# [Task statement]
Please edit the listing, replacing "common name" with "vernacular name" everywhere and leaving everything else unchanged.

# [Information provided]
=-=-=
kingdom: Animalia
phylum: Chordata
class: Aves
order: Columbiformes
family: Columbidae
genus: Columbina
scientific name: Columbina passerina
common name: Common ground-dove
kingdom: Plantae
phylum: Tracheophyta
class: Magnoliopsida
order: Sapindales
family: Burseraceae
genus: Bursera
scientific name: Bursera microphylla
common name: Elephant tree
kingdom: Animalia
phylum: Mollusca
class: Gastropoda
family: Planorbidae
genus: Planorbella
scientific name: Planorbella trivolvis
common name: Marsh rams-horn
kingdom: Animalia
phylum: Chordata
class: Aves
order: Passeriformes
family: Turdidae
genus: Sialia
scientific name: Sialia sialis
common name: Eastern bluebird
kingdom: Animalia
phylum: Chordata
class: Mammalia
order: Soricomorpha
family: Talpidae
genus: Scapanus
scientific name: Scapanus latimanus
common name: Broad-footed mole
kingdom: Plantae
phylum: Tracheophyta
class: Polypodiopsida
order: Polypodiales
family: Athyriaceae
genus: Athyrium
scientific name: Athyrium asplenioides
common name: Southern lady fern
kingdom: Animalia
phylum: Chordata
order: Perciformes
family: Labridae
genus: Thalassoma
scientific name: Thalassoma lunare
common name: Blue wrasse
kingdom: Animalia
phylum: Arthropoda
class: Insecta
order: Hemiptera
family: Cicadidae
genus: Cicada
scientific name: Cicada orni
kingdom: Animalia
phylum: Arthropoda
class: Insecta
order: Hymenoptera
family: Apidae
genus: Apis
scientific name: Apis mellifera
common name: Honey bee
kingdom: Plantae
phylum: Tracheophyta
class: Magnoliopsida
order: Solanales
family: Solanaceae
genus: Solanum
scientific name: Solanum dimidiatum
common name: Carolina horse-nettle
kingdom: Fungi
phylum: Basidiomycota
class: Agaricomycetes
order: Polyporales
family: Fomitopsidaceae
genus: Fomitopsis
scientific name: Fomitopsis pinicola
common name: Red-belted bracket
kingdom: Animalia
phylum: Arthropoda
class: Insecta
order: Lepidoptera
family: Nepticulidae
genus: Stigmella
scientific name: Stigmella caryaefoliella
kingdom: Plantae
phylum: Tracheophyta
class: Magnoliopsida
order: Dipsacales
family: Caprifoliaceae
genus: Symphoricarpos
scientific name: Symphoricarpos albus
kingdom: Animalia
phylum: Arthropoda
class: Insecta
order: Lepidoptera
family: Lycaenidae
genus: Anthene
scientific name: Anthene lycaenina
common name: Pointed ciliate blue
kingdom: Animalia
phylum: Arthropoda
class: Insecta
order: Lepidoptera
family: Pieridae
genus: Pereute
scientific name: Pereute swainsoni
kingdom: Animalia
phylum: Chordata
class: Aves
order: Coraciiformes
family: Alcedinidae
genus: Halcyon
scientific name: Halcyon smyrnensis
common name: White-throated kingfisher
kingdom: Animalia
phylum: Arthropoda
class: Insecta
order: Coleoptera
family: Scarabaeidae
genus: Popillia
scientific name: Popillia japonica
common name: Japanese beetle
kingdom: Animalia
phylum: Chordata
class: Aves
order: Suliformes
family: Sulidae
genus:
=-=-=
# [Output]
kingdom: Animalia
phylum: Chordata
class: Aves
order: Columbiformes
family: Columbidae
genus: Columbina
scientific name: Columbina passerina
vernacular name: Common ground-dove
kingdom: Plantae
phylum: Tracheophyta
class: Magnoliopsida
order: Sapindales
family: Burseraceae
genus: Bursera
scientific name: Bursera microphylla
vernacular name: Elephant tree
kingdom: Animalia
phylum: Mollusca
class: Gastropoda
family: Planorbidae
genus: Planorbella
scientific name: Planorbella trivolvis
vernacular name: Marsh rams-horn
kingdom: Animalia
phylum: Chordata
class: Aves
order: Passeriformes
family: Turdidae
genus: Sialia
scientific name: Sialia sialis
vernacular name: Eastern bluebird
kingdom: Animalia
phylum: Chordata
class: Mammalia
order: Soricomorpha
family: Talpidae
genus: Scapanus
scientific name: Scapanus latimanus
vernacular name: Broad-footed mole
kingdom: Plantae
phylum: Tracheophyta
class: Polypodiopsida
order: Polypodiales
family: Athyriaceae
genus: Athyrium
scientific name: Athyrium asplenioides
vernacular name: Southern lady fern
kingdom: Animalia
phylum: Chordata
order: Perciformes
family: Labridae
genus: Thalassoma
scientific name: Thalassoma lunare
vernacular name: Blue wrasse
kingdom: Animalia
phylum: Arthropoda
class: Insecta
order: Hemiptera
family: Cicadidae
genus: Cicada
scientific name: Cicada orni
kingdom: Animalia
phylum: Arthropoda
class: Insecta
order: Hymenoptera
family: Apidae
genus: Apis
scientific name: Apis mellifera
vernacular name: Honey bee
kingdom: Plantae
phylum: Tracheophyta
class: Magnoliopsida
order: Solanales
family: Solanaceae
genus: Solanum
scientific name: Solanum dimidiatum
vernacular name: Carolina horse-nettle
kingdom: Fungi
phylum: Basidiomycota
class: Agaricomycetes
order: Polyporales
family: Fomitopsidaceae
genus: Fomitopsis
scientific name: Fomitopsis pinicola
vernacular name: Red-belted bracket
kingdom: Animalia
phylum: Arthropoda
class: Insecta
order: Lepidoptera
family: Nepticulidae
genus: Stigmella
scientific name: Stigmella caryaefoliella
kingdom: Plantae
phylum: Tracheophyta
class: Magnoliopsida
order: Dipsacales
family: Caprifoliaceae
genus: Symphoricarpos
scientific name: Symphoricarpos albus
kingdom: Animalia
phylum: Arthropoda
class: Insecta
order: Lepidoptera
family: Lycaenidae
genus: Anthene
scientific name: Anthene lycaenina
vernacular name: Pointed ciliate blue
kingdom: Animalia
phylum: Arthropoda
class: Insecta
order: Lepidoptera
family: Pieridae
genus: Pereute
scientific name: Pereute swainsoni
kingdom: Animalia
phylum: Chordata
class: Aves
order: Coraciiformes
family: Alcedinidae
genus: Halcyon
scientific name: Halcyon smyrnensis
vernacular name: White-throated kingfisher
kingdom: Animalia
phylum: Arthropoda
class: Insecta
order: Coleoptera
family: Scarabaeidae
genus: Popillia
scientific name: Popillia japonica
vernacular name: Japanese beetle
kingdom: Animalia
phylum: Chordata
class: Aves
order: Suliformes
family: Sulidae
genus:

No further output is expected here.